» **Record set**
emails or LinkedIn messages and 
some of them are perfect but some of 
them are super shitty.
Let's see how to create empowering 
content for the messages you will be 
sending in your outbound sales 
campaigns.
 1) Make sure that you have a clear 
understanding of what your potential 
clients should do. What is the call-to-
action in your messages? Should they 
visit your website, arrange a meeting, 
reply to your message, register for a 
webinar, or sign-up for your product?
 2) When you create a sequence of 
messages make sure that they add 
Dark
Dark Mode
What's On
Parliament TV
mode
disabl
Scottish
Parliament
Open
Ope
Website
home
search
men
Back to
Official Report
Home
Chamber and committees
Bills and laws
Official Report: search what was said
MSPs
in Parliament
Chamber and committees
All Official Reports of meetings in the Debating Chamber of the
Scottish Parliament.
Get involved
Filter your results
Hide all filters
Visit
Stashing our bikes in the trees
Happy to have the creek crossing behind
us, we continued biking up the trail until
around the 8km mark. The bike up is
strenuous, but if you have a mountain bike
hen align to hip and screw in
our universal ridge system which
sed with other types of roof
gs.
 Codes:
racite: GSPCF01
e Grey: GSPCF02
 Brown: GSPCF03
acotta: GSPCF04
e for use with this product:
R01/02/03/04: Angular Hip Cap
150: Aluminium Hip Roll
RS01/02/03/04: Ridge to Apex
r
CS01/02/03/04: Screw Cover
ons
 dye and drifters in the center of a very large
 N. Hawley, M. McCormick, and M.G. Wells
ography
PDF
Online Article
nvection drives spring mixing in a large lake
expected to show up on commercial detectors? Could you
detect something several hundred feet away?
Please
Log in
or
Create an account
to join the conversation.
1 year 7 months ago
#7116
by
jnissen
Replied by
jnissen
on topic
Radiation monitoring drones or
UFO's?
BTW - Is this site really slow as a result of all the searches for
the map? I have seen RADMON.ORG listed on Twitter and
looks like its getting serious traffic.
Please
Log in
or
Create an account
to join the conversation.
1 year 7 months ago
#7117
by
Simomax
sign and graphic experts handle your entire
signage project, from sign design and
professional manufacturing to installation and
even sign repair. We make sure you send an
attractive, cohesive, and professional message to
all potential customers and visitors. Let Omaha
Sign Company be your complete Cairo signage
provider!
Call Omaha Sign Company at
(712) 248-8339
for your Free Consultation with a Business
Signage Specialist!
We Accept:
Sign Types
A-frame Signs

» **Problem description**
Look above for the line containing "attractive, cohesive, and". Output from there through the line containing "Signage Specialist!", exactly and inclusively.

» **Problem solution**
attractive, cohesive, and professional message to
all potential customers and visitors. Let Omaha
Sign Company be your complete Cairo signage
provider!
Call Omaha Sign Company at
(712) 248-8339
for your Free Consultation with a Business
Signage Specialist!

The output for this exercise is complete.